Concretely: the existing application loads the config, then computes `dump_dir = configure(cfg.dump_dir)` returning either a valid dir or `nil`. If non-nil, add `ProxmoxAgent.Diagnostics.Writer` to the children list, before `ProxmoxAgent.Reporter`.
## Tests
Two targets, both in `agent/test/proxmox_agent/`:
### `diagnostics_test.exs`
- `enabled?/0` returns false when env key unset.
- `configure/1` with `nil` or `""` disables.
- `configure/1` with a valid path creates the directory and sets the env key.
- `log_command/4` with dumping enabled writes a well-formed entry containing the command, args, exit code, and raw body.
- `log_sample/2` with dumping enabled writes a well-formed JSON entry with the kind and payload.
- Both loggers are no-ops when disabled (no file created, no exception).
Uses `System.tmp_dir!() <> "/diag-<random>"` for the dump dir; cleans up on exit.
### `shell_test.exs` (extension)
One new test confirming that when dumping is on, `Shell.run/2` appends to `commands.log`. Uses a config where the shell command is `echo hello` so the test is deterministic and doesn't require `zpool` on the test host.

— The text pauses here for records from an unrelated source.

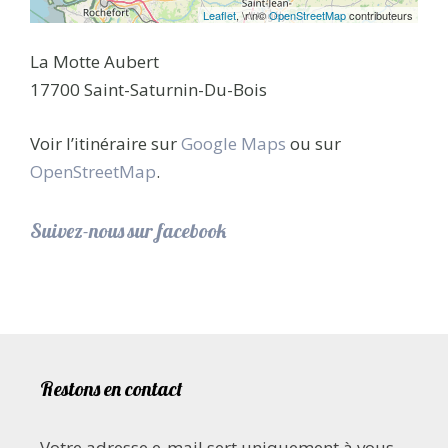
Leaflet
, \r\n©
OpenStreetMap
contributeurs
La Motte Aubert
17700 Saint-Saturnin-Du-Bois
Voir l’itinéraire sur
Google Maps
ou sur
OpenStreetMap
.
Suivez-nous sur facebook
Restons en contact
Votre adresse e-mail sert uniquement à vous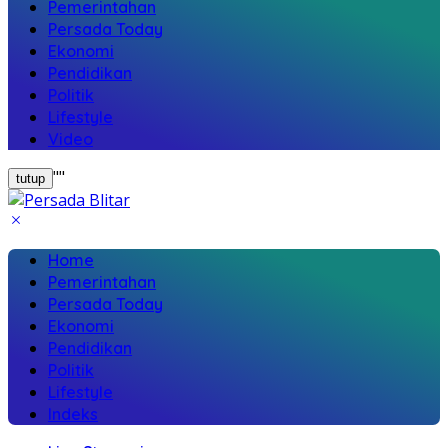
Pemerintahan
Persada Today
Ekonomi
Pendidikan
Politik
Lifestyle
Video
"
"
tutup
Home
Pemerintahan
Persada Today
Ekonomi
Pendidikan
Politik
Lifestyle
Indeks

### `reporter` integration
Skipped — `Reporter` is a Slipstream client whose integration is awkward to mock. The `Diagnostics.log_sample/2` call is a one-line invocation with no branching; covering it via `diagnostics_test.exs` is sufficient.
## Risks
- **File size growth** — accepted. Verification is a bounded activity. A fast-path zpool status of ~12 KB every 30 s is ~35 MB/day. Bigger hosts more. User turns off when done.
- **Writer backlog** — if the writer GenServer falls behind (shouldn't, given small message rates — fast is ~30 s, medium ~5 min, slow ~30 min, and Shell calls are serialized by the collectors anyway), casts queue in the mailbox. Not a production concern; debug feature.
- **Concurrent shell errors during writer start** — if `Shell.run/2` fires before `Diagnostics.Writer` is up, `log_command` no-ops because `Application.get_env` returns nil until `configure/1` runs. The supervision order — Diagnostics.Writer before Reporter — ensures the dump path is primed before any collectors fire.
## Rollout
Additive. Default off. Operator enables by editing `agent.toml` and restarting the service. No migration, no impact on server or dashboard.